━━━ Source information ━━━

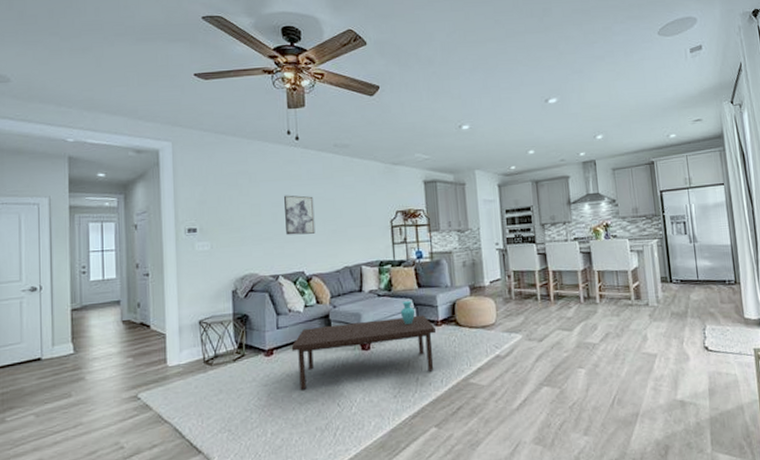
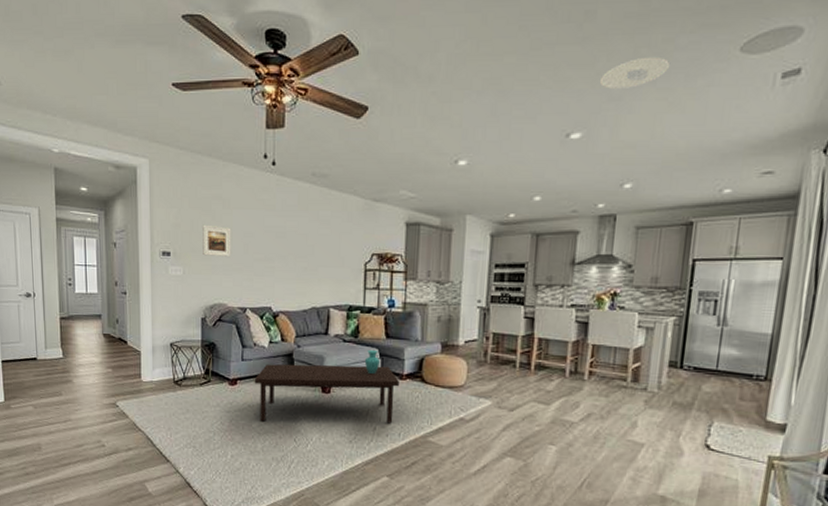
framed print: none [229,198,260,229] -> present [203,224,231,258]
wall art: present [284,195,316,235] -> none [256,225,286,269]
recessed light: none [564,40,612,64] -> present [600,56,671,89]

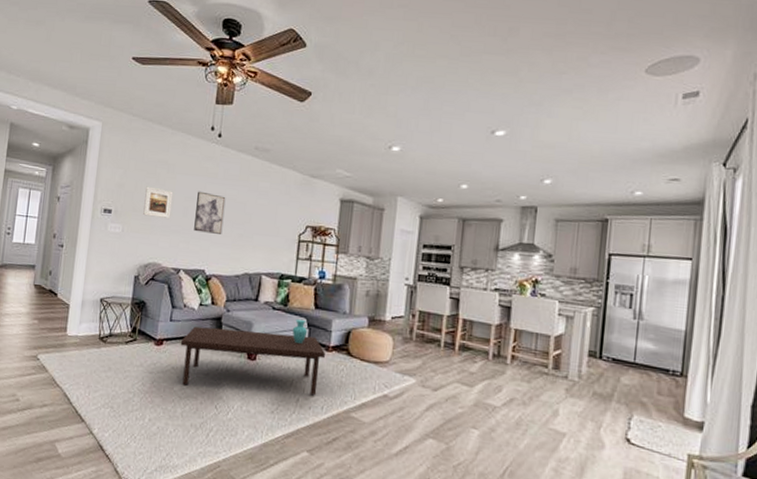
wall art: none [256,225,286,269] -> present [194,191,226,234]
recessed light: present [600,56,671,89] -> none [523,70,585,96]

━━━

Beginning with the line that contains "wall art: present" and ending with the last line of the data, restate each line word for word. Exclude the pictures.

wall art: present [284,195,316,235] -> none [256,225,286,269]
recessed light: none [564,40,612,64] -> present [600,56,671,89]

wall art: none [256,225,286,269] -> present [194,191,226,234]
recessed light: present [600,56,671,89] -> none [523,70,585,96]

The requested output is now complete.